[cpp-threads] Whence Sequential Consistency?
    Jeremy Manson 
    jmanson at cs.umd.edu
       
    Fri Jan 19 22:43:03 GMT 2007
    
    
  
Lawrence Crowl wrote:
> Jeremy Manson <jmanson at cs.umd.edu> writes:
>> So, in short, all you have to do is make sure that your conflicting
>> accesses are ordered by happens-before, and you get sequential
>> consistency as a guarantee of the program.  It is unnecessary to
>> guarantee that individual program instructions (like CAS) provide
>> sequential consistency: only that they provide happens-before.
> 
> So why are we worried about whether or not the atomic operations
> are sequentially consistent?  Shouldn't the discussion be "can
> these primitives be used to build sequentially consistent programs"?
You have hit a very, very important point right on the head.  We have 
hypothesized in Java about whether it is important for volatiles to be 
sequentially consistent.  We have tried to come up with non-contrived 
examples where it matters, but have not been terribly successful.
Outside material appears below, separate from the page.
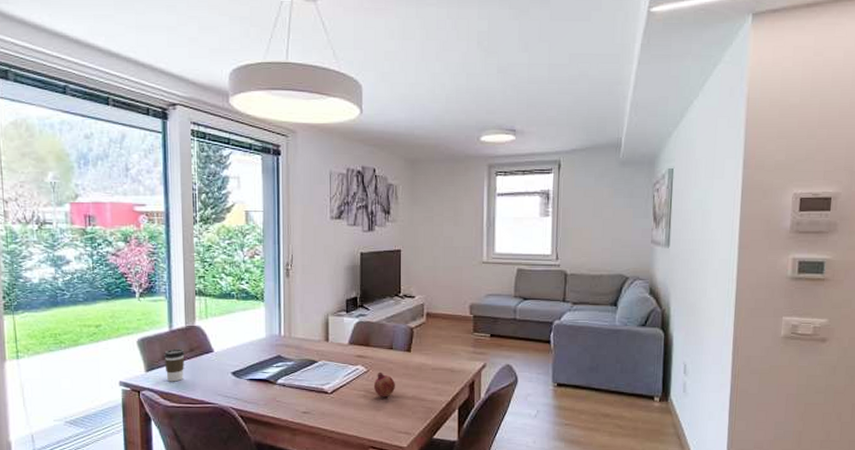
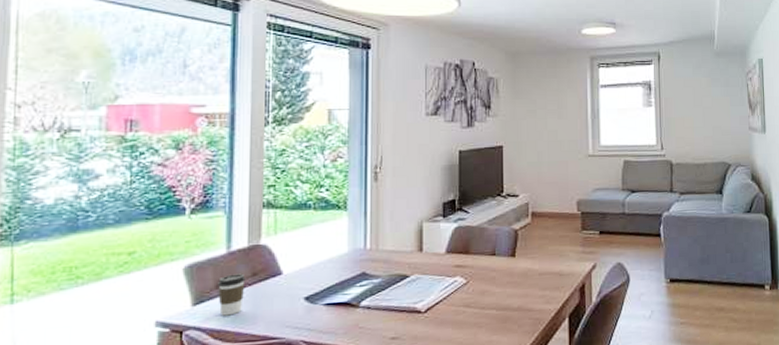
fruit: present [373,372,395,396] -> none [474,282,499,311]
The point that comes up repeatedly is that sequential consistency is 
easier to explain than IRIW / CCCC, because the explanation is one 
sentence.  This is a nice property.  But no one seems to be able to come 
up with a convincing pattern where it is actually more useful for code 
in practice.  So if it comes down to "easy to explain" versus 
"practical", we will probably have to go with "practical".